-------- DATASET RECORDS

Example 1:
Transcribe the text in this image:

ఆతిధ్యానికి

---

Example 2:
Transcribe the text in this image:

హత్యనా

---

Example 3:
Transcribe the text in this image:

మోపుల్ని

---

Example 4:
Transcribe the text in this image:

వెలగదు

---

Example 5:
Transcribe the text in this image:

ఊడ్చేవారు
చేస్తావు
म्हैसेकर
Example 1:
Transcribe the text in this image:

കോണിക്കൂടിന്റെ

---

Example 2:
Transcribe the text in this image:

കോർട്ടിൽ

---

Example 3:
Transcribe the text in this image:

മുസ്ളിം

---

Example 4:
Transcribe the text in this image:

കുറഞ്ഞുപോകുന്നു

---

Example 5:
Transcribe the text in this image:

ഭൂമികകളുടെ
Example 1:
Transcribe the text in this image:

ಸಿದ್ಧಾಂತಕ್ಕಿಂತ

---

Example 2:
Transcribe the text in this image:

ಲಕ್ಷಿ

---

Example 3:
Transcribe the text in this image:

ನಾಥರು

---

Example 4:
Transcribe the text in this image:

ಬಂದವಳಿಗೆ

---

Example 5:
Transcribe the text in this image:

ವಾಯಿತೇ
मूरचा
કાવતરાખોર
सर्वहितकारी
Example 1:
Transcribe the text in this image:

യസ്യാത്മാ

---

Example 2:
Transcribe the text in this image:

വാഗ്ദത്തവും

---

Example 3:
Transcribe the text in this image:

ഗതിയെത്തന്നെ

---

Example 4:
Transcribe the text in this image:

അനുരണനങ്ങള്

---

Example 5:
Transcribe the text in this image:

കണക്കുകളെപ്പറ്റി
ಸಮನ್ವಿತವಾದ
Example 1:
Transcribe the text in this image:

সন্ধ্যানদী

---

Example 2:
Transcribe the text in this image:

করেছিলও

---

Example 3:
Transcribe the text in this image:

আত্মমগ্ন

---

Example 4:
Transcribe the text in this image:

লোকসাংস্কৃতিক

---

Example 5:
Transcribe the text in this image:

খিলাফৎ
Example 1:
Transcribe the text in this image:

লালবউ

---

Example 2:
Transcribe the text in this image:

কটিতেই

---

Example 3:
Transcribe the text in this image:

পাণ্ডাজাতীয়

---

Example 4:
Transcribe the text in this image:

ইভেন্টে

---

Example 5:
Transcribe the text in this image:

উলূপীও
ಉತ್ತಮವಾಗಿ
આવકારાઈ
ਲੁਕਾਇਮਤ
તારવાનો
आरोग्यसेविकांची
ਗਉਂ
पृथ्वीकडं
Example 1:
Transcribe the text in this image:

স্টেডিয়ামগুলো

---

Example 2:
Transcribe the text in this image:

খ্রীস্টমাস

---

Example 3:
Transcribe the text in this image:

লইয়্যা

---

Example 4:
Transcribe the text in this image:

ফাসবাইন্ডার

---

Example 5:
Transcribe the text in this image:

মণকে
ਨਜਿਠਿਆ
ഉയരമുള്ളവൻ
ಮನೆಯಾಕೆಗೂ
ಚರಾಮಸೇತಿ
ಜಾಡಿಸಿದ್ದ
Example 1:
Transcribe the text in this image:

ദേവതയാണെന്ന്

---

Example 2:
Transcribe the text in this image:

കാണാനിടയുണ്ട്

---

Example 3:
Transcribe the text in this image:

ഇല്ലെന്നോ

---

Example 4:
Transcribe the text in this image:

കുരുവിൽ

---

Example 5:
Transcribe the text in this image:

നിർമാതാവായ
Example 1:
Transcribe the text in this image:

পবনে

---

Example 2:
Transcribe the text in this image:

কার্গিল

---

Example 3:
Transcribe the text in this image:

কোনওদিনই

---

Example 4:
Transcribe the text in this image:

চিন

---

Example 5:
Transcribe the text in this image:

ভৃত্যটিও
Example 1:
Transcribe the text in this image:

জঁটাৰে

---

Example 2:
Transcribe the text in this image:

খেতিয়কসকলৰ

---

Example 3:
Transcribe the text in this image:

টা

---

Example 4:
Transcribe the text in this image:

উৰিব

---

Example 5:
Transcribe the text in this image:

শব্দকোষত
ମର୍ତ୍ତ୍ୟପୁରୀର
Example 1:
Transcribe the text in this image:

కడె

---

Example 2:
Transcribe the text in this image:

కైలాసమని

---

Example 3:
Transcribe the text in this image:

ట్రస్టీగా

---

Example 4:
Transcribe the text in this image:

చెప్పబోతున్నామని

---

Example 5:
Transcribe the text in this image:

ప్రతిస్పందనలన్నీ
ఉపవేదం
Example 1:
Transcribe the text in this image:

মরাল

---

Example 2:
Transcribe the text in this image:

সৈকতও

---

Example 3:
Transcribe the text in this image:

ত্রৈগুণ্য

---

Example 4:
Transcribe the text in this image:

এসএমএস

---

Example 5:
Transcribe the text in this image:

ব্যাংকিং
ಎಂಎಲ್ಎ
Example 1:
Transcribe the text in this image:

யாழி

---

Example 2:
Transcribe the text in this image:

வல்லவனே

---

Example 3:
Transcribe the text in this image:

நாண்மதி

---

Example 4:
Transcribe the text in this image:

----------------

● **TASK**:
With nothing left out, copy the data above exactly.

● **WRITTEN SOLUTION**:
Example 1:
Transcribe the text in this image:

ఆతిధ్యానికి

---

Example 2:
Transcribe the text in this image:

హత్యనా

---

Example 3:
Transcribe the text in this image:

మోపుల్ని

---

Example 4:
Transcribe the text in this image:

వెలగదు

---

Example 5:
Transcribe the text in this image:

ఊడ్చేవారు
చేస్తావు
म्हैसेकर
Example 1:
Transcribe the text in this image:

കോണിക്കൂടിന്റെ

---

Example 2:
Transcribe the text in this image:

കോർട്ടിൽ

---

Example 3:
Transcribe the text in this image:

മുസ്ളിം

---

Example 4:
Transcribe the text in this image:

കുറഞ്ഞുപോകുന്നു

---

Example 5:
Transcribe the text in this image:

ഭൂമികകളുടെ
Example 1:
Transcribe the text in this image:

ಸಿದ್ಧಾಂತಕ್ಕಿಂತ

---

Example 2:
Transcribe the text in this image:

ಲಕ್ಷಿ

---

Example 3:
Transcribe the text in this image:

ನಾಥರು

---

Example 4:
Transcribe the text in this image:

ಬಂದವಳಿಗೆ

---

Example 5:
Transcribe the text in this image:

ವಾಯಿತೇ
मूरचा
કાવતરાખોર
सर्वहितकारी
Example 1:
Transcribe the text in this image:

യസ്യാത്മാ

---

Example 2:
Transcribe the text in this image:

വാഗ്ദത്തവും

---

Example 3:
Transcribe the text in this image:

ഗതിയെത്തന്നെ

---

Example 4:
Transcribe the text in this image:

അനുരണനങ്ങള്

---

Example 5:
Transcribe the text in this image:

കണക്കുകളെപ്പറ്റി
ಸಮನ್ವಿತವಾದ
Example 1:
Transcribe the text in this image:

সন্ধ্যানদী

---

Example 2:
Transcribe the text in this image:

করেছিলও

---

Example 3:
Transcribe the text in this image:

আত্মমগ্ন

---

Example 4:
Transcribe the text in this image:

লোকসাংস্কৃতিক

---

Example 5:
Transcribe the text in this image:

খিলাফৎ
Example 1:
Transcribe the text in this image:

লালবউ

---

Example 2:
Transcribe the text in this image:

কটিতেই

---

Example 3:
Transcribe the text in this image:

পাণ্ডাজাতীয়

---

Example 4:
Transcribe the text in this image:

ইভেন্টে

---

Example 5:
Transcribe the text in this image:

উলূপীও
ಉತ್ತಮವಾಗಿ
આવકારાઈ
ਲੁਕਾਇਮਤ
તારવાનો
आरोग्यसेविकांची
ਗਉਂ
पृथ्वीकडं
Example 1:
Transcribe the text in this image:

স্টেডিয়ামগুলো

---

Example 2:
Transcribe the text in this image:

খ্রীস্টমাস

---

Example 3:
Transcribe the text in this image:

লইয়্যা

---

Example 4:
Transcribe the text in this image:

ফাসবাইন্ডার

---

Example 5:
Transcribe the text in this image:

মণকে
ਨਜਿਠਿਆ
ഉയരമുള്ളവൻ
ಮನೆಯಾಕೆಗೂ
ಚರಾಮಸೇತಿ
ಜಾಡಿಸಿದ್ದ
Example 1:
Transcribe the text in this image:

ദേവതയാണെന്ന്

---

Example 2:
Transcribe the text in this image:

കാണാനിടയുണ്ട്

---

Example 3:
Transcribe the text in this image:

ഇല്ലെന്നോ

---

Example 4:
Transcribe the text in this image:

കുരുവിൽ

---

Example 5:
Transcribe the text in this image:

നിർമാതാവായ
Example 1:
Transcribe the text in this image:

পবনে

---

Example 2:
Transcribe the text in this image:

কার্গিল

---

Example 3:
Transcribe the text in this image:

কোনওদিনই

---

Example 4:
Transcribe the text in this image:

চিন

---

Example 5:
Transcribe the text in this image:

ভৃত্যটিও
Example 1:
Transcribe the text in this image:

জঁটাৰে

---

Example 2:
Transcribe the text in this image:

খেতিয়কসকলৰ

---

Example 3:
Transcribe the text in this image:

টা

---

Example 4:
Transcribe the text in this image:

উৰিব

---

Example 5:
Transcribe the text in this image:

শব্দকোষত
ମର୍ତ୍ତ୍ୟପୁରୀର
Example 1:
Transcribe the text in this image:

కడె

---

Example 2:
Transcribe the text in this image:

కైలాసమని

---

Example 3:
Transcribe the text in this image:

ట్రస్టీగా

---

Example 4:
Transcribe the text in this image:

చెప్పబోతున్నామని

---

Example 5:
Transcribe the text in this image:

ప్రతిస్పందనలన్నీ
ఉపవేదం
Example 1:
Transcribe the text in this image:

মরাল

---

Example 2:
Transcribe the text in this image:

সৈকতও

---

Example 3:
Transcribe the text in this image:

ত্রৈগুণ্য

---

Example 4:
Transcribe the text in this image:

এসএমএস

---

Example 5:
Transcribe the text in this image:

ব্যাংকিং
ಎಂಎಲ್ಎ
Example 1:
Transcribe the text in this image:

யாழி

---

Example 2:
Transcribe the text in this image:

வல்லவனே

---

Example 3:
Transcribe the text in this image:

நாண்மதி

---

Example 4:
Transcribe the text in this image:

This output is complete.